RECORD SET Start Marker

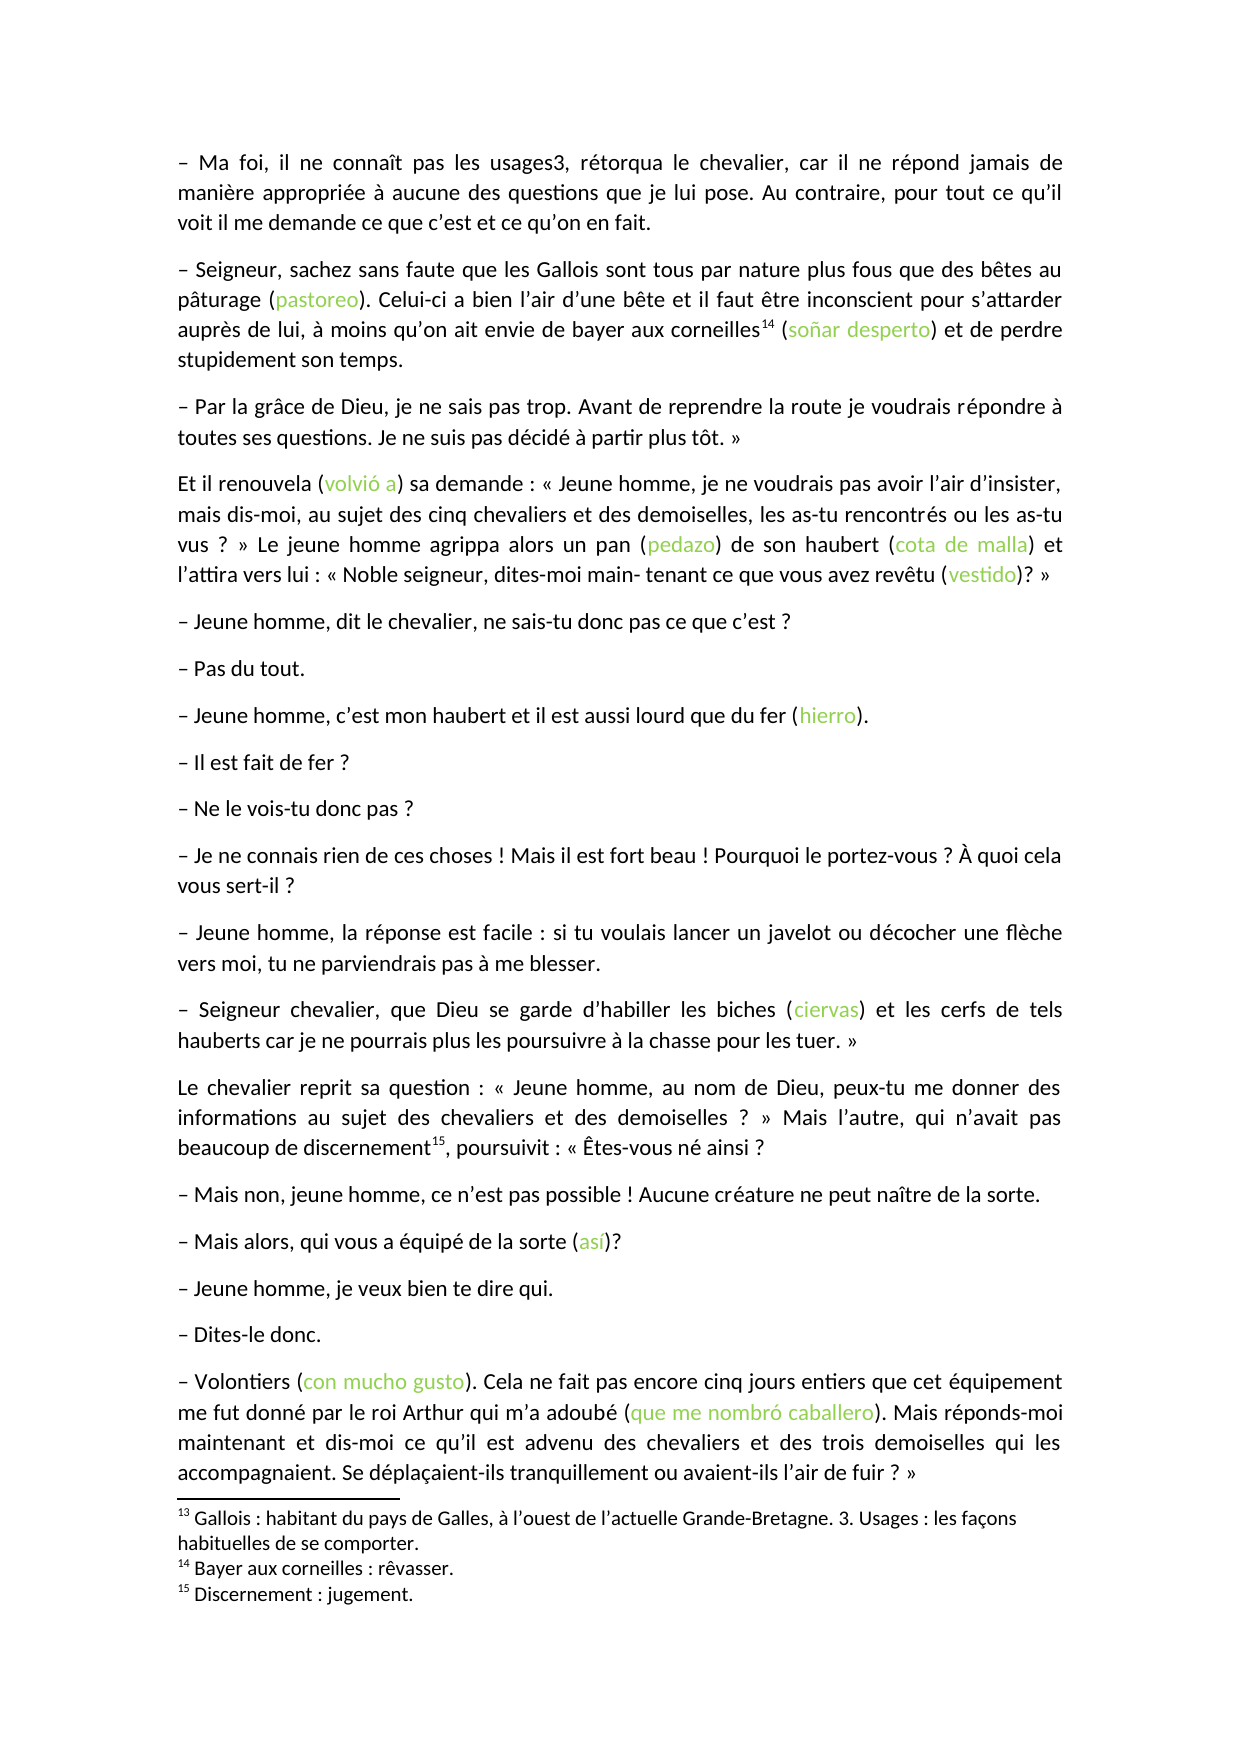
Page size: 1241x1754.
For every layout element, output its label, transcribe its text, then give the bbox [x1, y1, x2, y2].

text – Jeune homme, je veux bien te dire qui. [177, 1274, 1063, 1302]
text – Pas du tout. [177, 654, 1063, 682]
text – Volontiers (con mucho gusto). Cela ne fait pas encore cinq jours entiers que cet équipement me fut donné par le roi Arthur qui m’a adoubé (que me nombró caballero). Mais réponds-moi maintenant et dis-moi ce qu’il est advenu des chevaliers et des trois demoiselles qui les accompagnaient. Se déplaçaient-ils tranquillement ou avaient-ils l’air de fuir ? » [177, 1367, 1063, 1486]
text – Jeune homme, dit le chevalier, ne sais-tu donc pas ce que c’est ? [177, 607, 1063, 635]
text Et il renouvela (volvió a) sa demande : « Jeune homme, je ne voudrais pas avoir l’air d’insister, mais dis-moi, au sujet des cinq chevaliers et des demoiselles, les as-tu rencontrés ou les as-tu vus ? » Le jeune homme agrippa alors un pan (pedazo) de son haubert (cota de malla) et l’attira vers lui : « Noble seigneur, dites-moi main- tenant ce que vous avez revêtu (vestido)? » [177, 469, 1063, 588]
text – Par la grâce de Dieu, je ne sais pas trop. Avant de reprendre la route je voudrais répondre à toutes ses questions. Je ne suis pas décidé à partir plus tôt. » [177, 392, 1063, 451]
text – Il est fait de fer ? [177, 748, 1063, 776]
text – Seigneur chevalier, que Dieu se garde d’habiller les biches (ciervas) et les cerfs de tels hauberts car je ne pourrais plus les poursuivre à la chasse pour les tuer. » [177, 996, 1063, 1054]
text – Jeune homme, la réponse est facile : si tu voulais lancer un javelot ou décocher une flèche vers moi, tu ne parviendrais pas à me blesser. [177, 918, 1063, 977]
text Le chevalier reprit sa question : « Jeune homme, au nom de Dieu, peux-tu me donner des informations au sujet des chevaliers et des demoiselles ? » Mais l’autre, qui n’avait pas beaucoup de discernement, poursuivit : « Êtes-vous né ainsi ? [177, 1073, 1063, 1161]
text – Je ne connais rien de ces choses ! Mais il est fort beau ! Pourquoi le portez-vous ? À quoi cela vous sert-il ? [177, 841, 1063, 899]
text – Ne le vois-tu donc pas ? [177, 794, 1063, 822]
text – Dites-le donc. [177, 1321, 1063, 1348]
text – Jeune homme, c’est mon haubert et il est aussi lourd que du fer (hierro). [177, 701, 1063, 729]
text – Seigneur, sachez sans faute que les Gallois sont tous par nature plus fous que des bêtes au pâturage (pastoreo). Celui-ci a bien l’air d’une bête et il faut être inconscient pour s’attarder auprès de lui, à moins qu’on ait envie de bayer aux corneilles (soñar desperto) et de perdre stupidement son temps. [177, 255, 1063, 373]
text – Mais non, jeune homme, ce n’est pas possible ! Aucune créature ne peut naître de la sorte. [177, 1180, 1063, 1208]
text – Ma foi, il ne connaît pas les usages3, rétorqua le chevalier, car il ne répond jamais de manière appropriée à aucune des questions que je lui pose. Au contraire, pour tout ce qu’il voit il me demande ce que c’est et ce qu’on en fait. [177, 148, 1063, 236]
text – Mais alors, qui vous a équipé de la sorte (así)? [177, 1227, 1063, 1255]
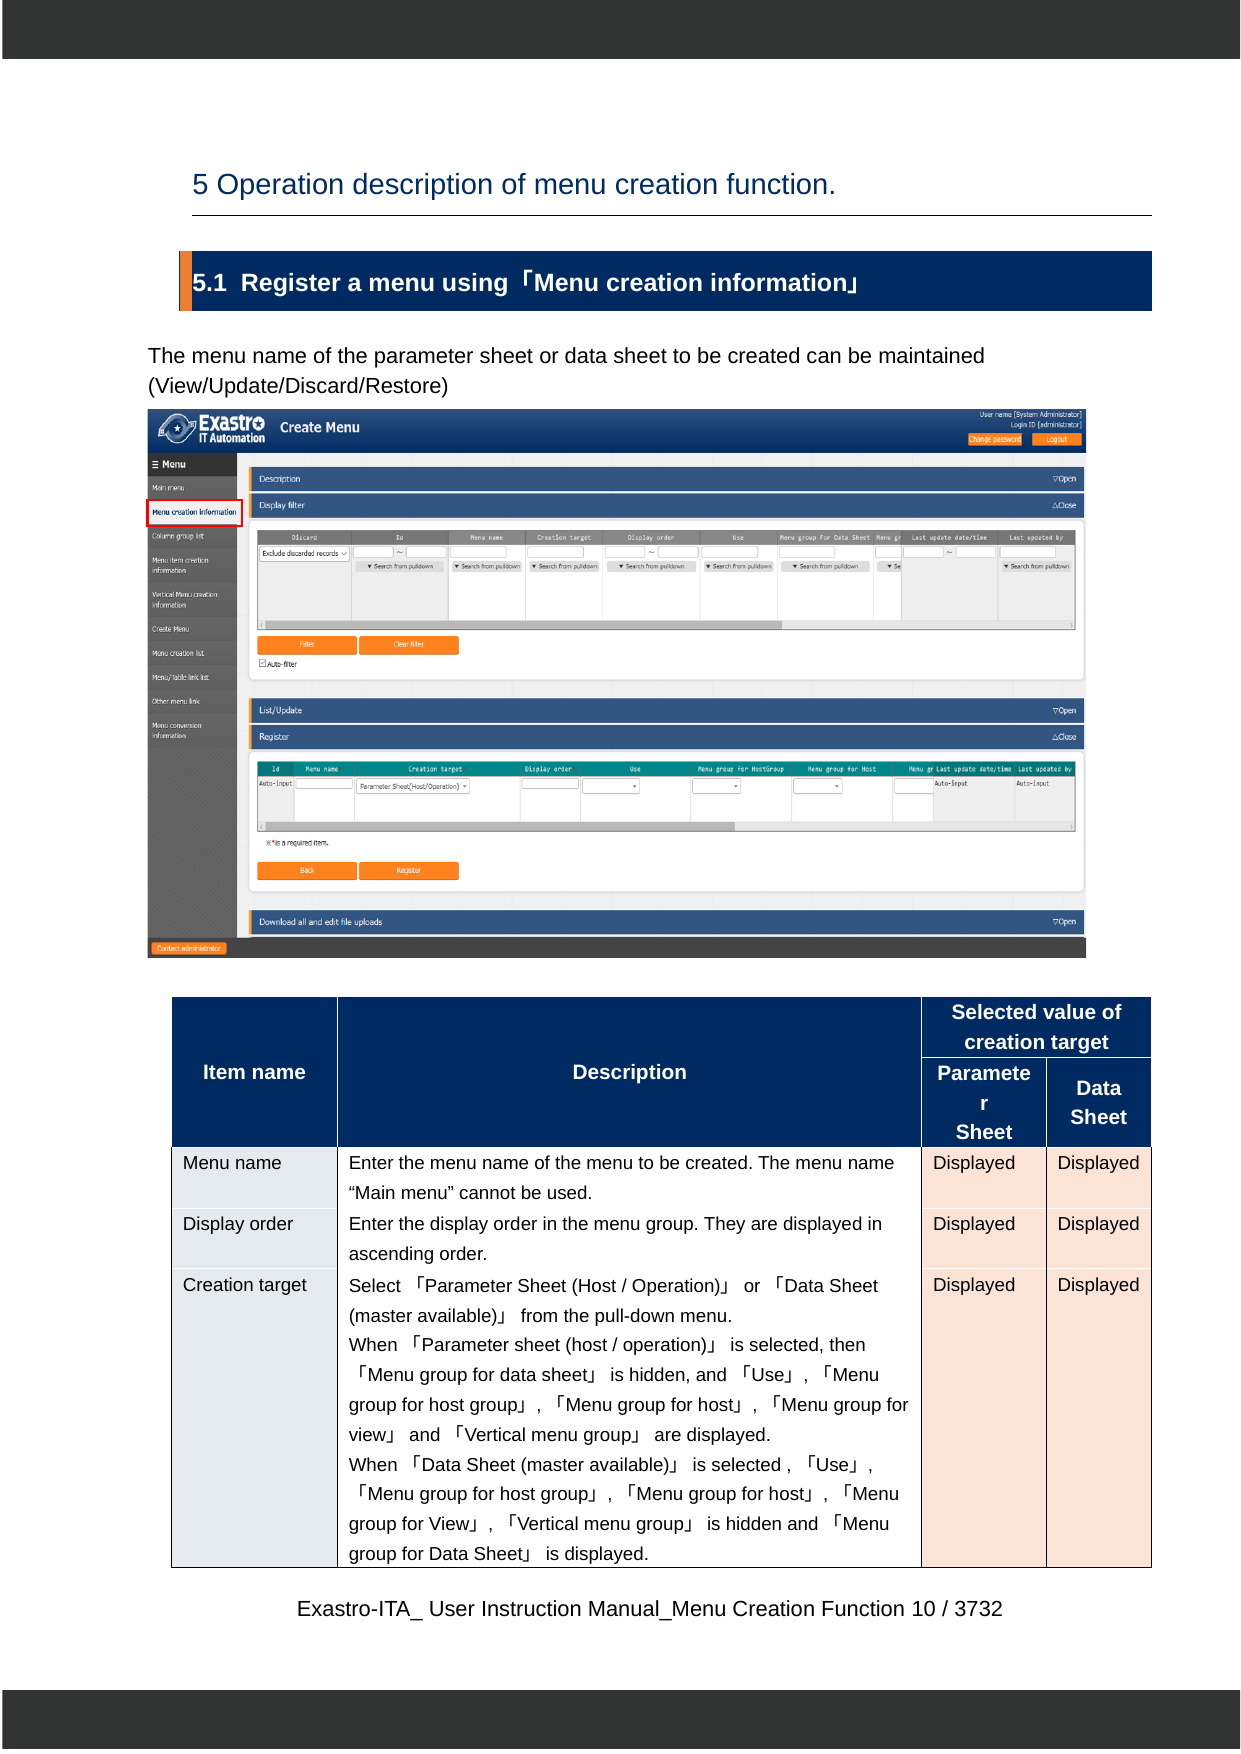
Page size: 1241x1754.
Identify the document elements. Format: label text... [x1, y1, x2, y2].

RECORD SET End Marker

§ **WHAT TO DO**:
Among the lines above, return those that contain the string "sorte".

§ **TASK OUTPUT**:
text – Mais non, jeune homme, ce n’est pas possible ! Aucune créature ne peut naître de la sorte. [177, 1180, 1063, 1208]
text – Mais alors, qui vous a équipé de la sorte (así)? [177, 1227, 1063, 1255]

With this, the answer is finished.